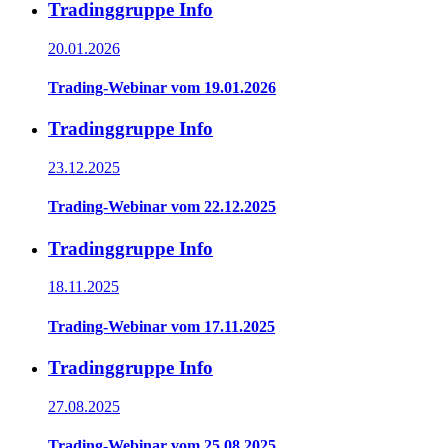
Tradinggruppe Info
20.01.2026
Trading-Webinar vom 19.01.2026
Tradinggruppe Info
23.12.2025
Trading-Webinar vom 22.12.2025
Tradinggruppe Info
18.11.2025
Trading-Webinar vom 17.11.2025
Tradinggruppe Info
27.08.2025
Trading-Webinar vom 25.08.2025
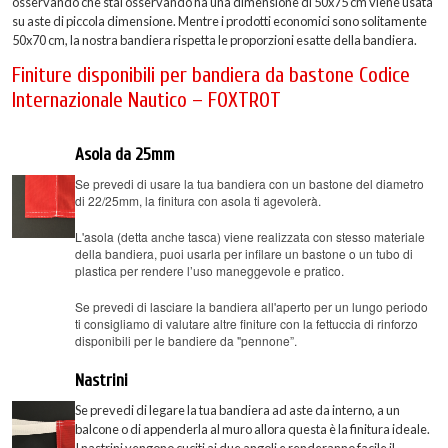
osservando che stai osservando ha una dimensione di 50x75 cm viene usata
su aste di piccola dimensione. Mentre i prodotti economici sono solitamente
50x70 cm, la nostra bandiera rispetta le proporzioni esatte della bandiera.
Finiture disponibili per bandiera da bastone Codice
Internazionale Nautico – FOXTROT
Asola da 25mm
Se prevedi di usare la tua bandiera con un bastone del diametro
di 22/25mm, la finitura con asola ti agevolerà.
L'asola (detta anche tasca) viene realizzata con stesso materiale
della bandiera, puoi usarla per infilare un bastone o un tubo di
plastica per rendere l’uso maneggevole e pratico.
Se prevedi di lasciare la bandiera all'aperto per un lungo periodo
ti consigliamo di valutare altre finiture con la fettuccia di rinforzo
disponibili per le bandiere da "pennone”.
Nastrini
Se prevedi di legare la tua bandiera ad aste da interno, a un
balcone o di appenderla al muro allora questa è la finitura ideale.
I nastrini vengono cuciti ai due angoli e renderanno facile il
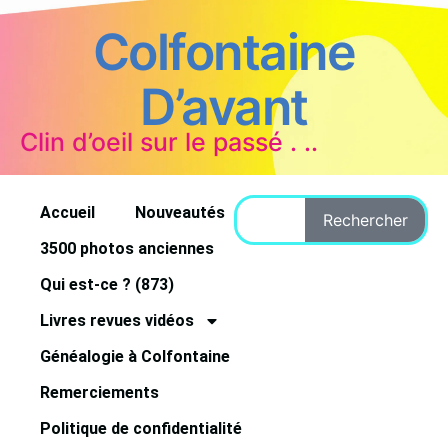
Colfontaine
D’avant
Clin d’oeil sur le passé . ..
Accueil
Nouveautés
Rechercher
3500 photos anciennes
Qui est-ce ? (873)
Livres revues vidéos
Généalogie à Colfontaine
Remerciements
Politique de confidentialité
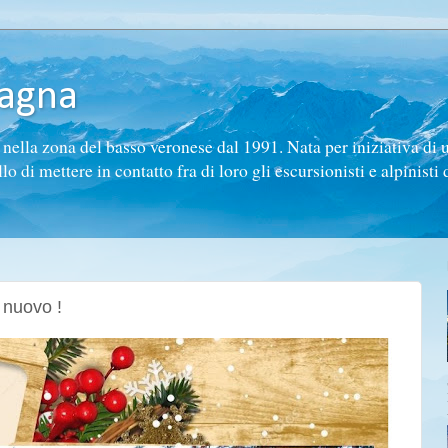
tagna
ella zona del basso veronese dal 1991. Nata per iniziativa di 
di mettere in contatto fra di loro gli escursionisti e alpinisti d
 nuovo !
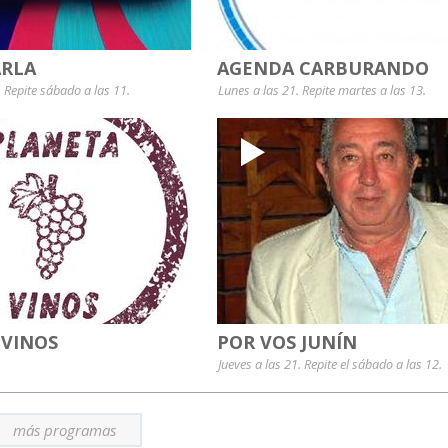
RLA
AGENDA CARBURANDO
. Repite sábado a las 11.
Lunes a las 21. Repite martes a las 13.
 VINOS
POR VOS JUNÍN
Jueves a las 21. Repite el sábado a las 12.
más programas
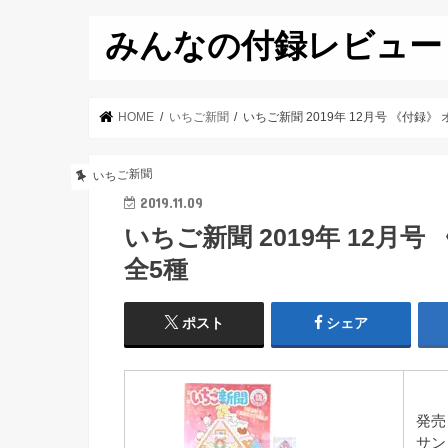
みんなの付録レビュー
HOME
いちご新聞
いちご新聞 2019年 12月号 《付録
いちご新聞
2019.11.09
いちご新聞 2019年 12月
全5種
ポスト
シェア
発売
サン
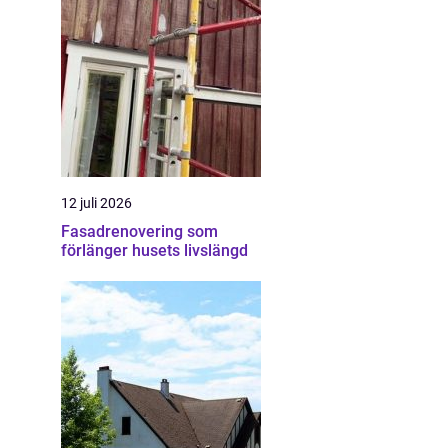
12 juli 2026
Fasadrenovering som
förlänger husets livslängd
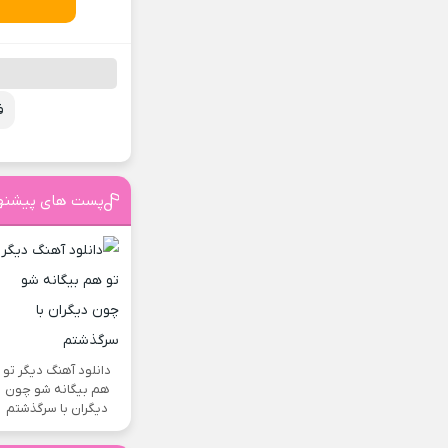
ف
پست های پیشنه
دانلود آهنگ دیگر تو
هم بیگانه شو چون
دیگران با سرگذشتم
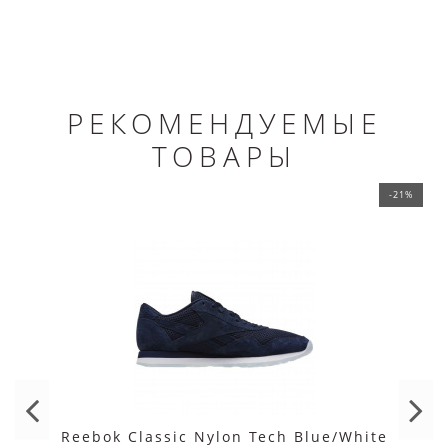
РЕКОМЕНДУЕМЫЕ
ТОВАРЫ
-21%
Reebok Classic Nylon Tech Blue/White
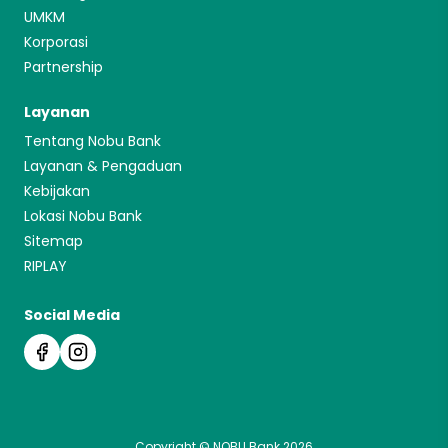
UMKM
Korporasi
Partnership
Layanan
Tentang Nobu Bank
Layanan & Pengaduan
Kebijakan
Lokasi Nobu Bank
Sitemap
RIPLAY
Social Media
Copyright © NOBU Bank 2026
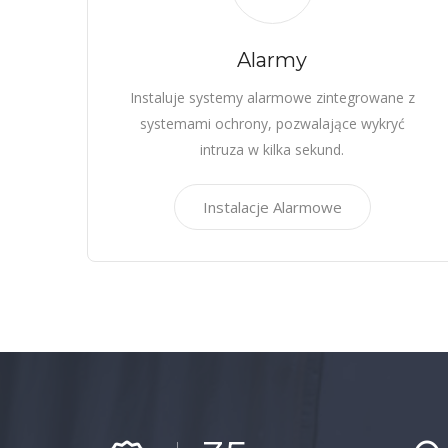
Alarmy
Instaluje systemy alarmowe zintegrowane z
systemami ochrony, pozwalające wykryć
intruza w kilka sekund.
Instalacje Alarmowe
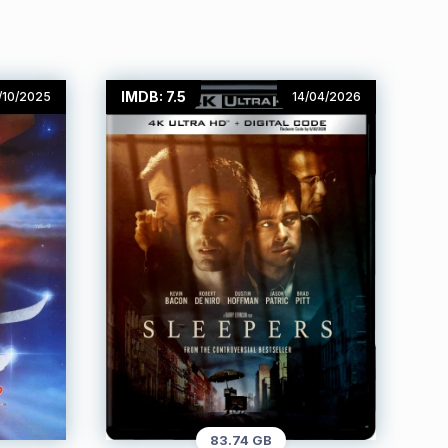
IMDB: 7.5
/10/2025
14/04/2026
83.74 GB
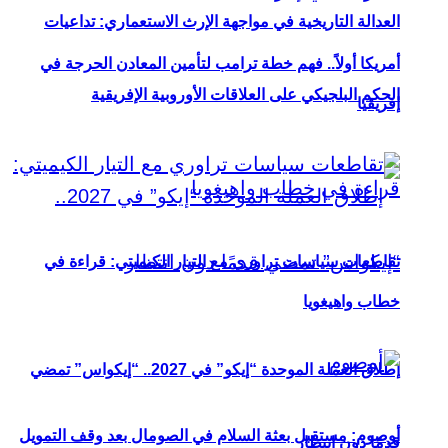
العدالة التاريخية في مواجهة الإرث الاستعماري: تداعيات
أمريكا أولاً.. فهم خطة ترامب لتأمين المعادن الحرجة في
الحكم البلجيكي على العلاقات الأوروبية الإفريقية
إفريقيا
تقاطعات سياسات تراوري مع التيار الكيميتي: قراءة في
خطاب واهيغويا
إطلاق العملة الموحدة “إيكو” في 2027.. “إيكواس” تمضي
أوصوم: مستقبل بعثة السلام في الصومال بعد وقف التمويل
قدمًا دون انتظار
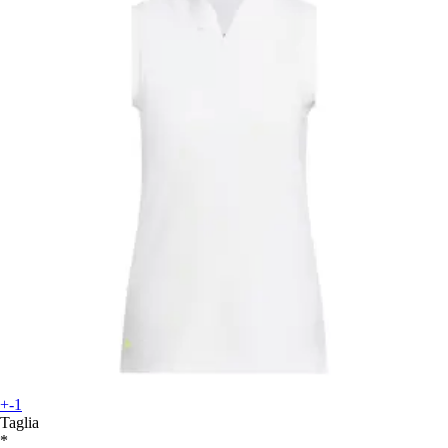
+-1
Taglia
*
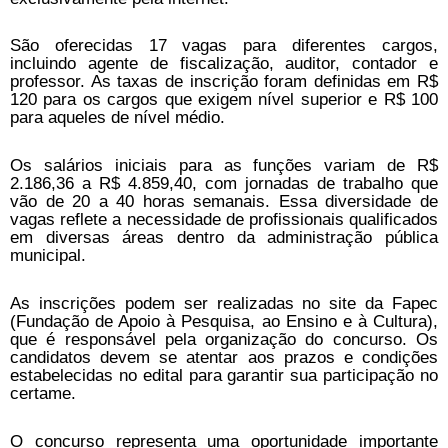
São oferecidas 17 vagas para diferentes cargos,
incluindo agente de fiscalização, auditor, contador e
professor. As taxas de inscrição foram definidas em R$
120 para os cargos que exigem nível superior e R$ 100
para aqueles de nível médio.
Os salários iniciais para as funções variam de R$
2.186,36 a R$ 4.859,40, com jornadas de trabalho que
vão de 20 a 40 horas semanais. Essa diversidade de
vagas reflete a necessidade de profissionais qualificados
em diversas áreas dentro da administração pública
municipal.
As inscrições podem ser realizadas no site da Fapec
(Fundação de Apoio à Pesquisa, ao Ensino e à Cultura),
que é responsável pela organização do concurso. Os
candidatos devem se atentar aos prazos e condições
estabelecidas no edital para garantir sua participação no
certame.
O concurso representa uma oportunidade importante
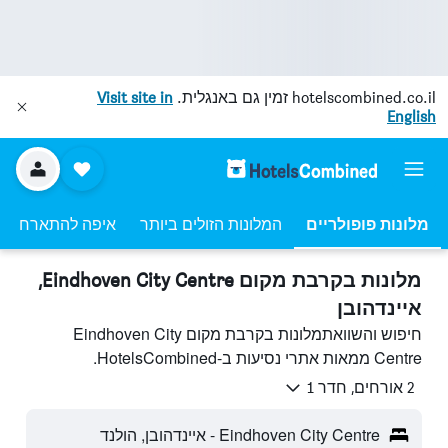
hotelscombined.co.il
זמין גם באנגלית.
Visit site in
English
מלונות פופולריים
המלונות הזולים ביותר
איפה להתארח
מלונות בקרבת מקום Eindhoven City Centre,
איינדהובן
חיפוש והשוואתמלונות בקרבת מקום Eindhoven City
Centre ממאות אתרי נסיעות ב-HotelsCombined.
2 אורחים, חדר 1
Eindhoven City Centre - איינדהובן, הולנד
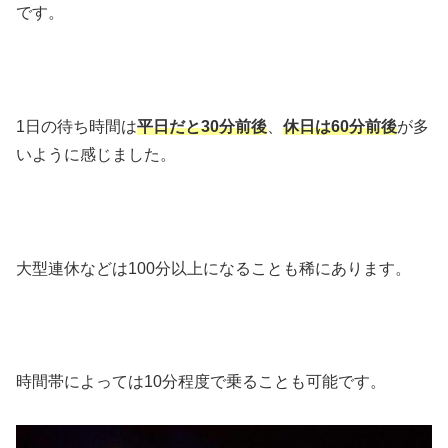
です。
1日の待ち時間は
平日だと30分前後
、
休日は60分前後
が多
いように感じました。
大型連休などは100分以上になることも稀にあります。
時間帯によっては10分程度で乗ることも可能です。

# # # # # # #

■ How to complete this task: Go through the data above and return each line containing the string "Bank".

■ Task solution:
Tentang Nobu Bank
Lokasi Nobu Bank
Copyright © NOBU Bank 2026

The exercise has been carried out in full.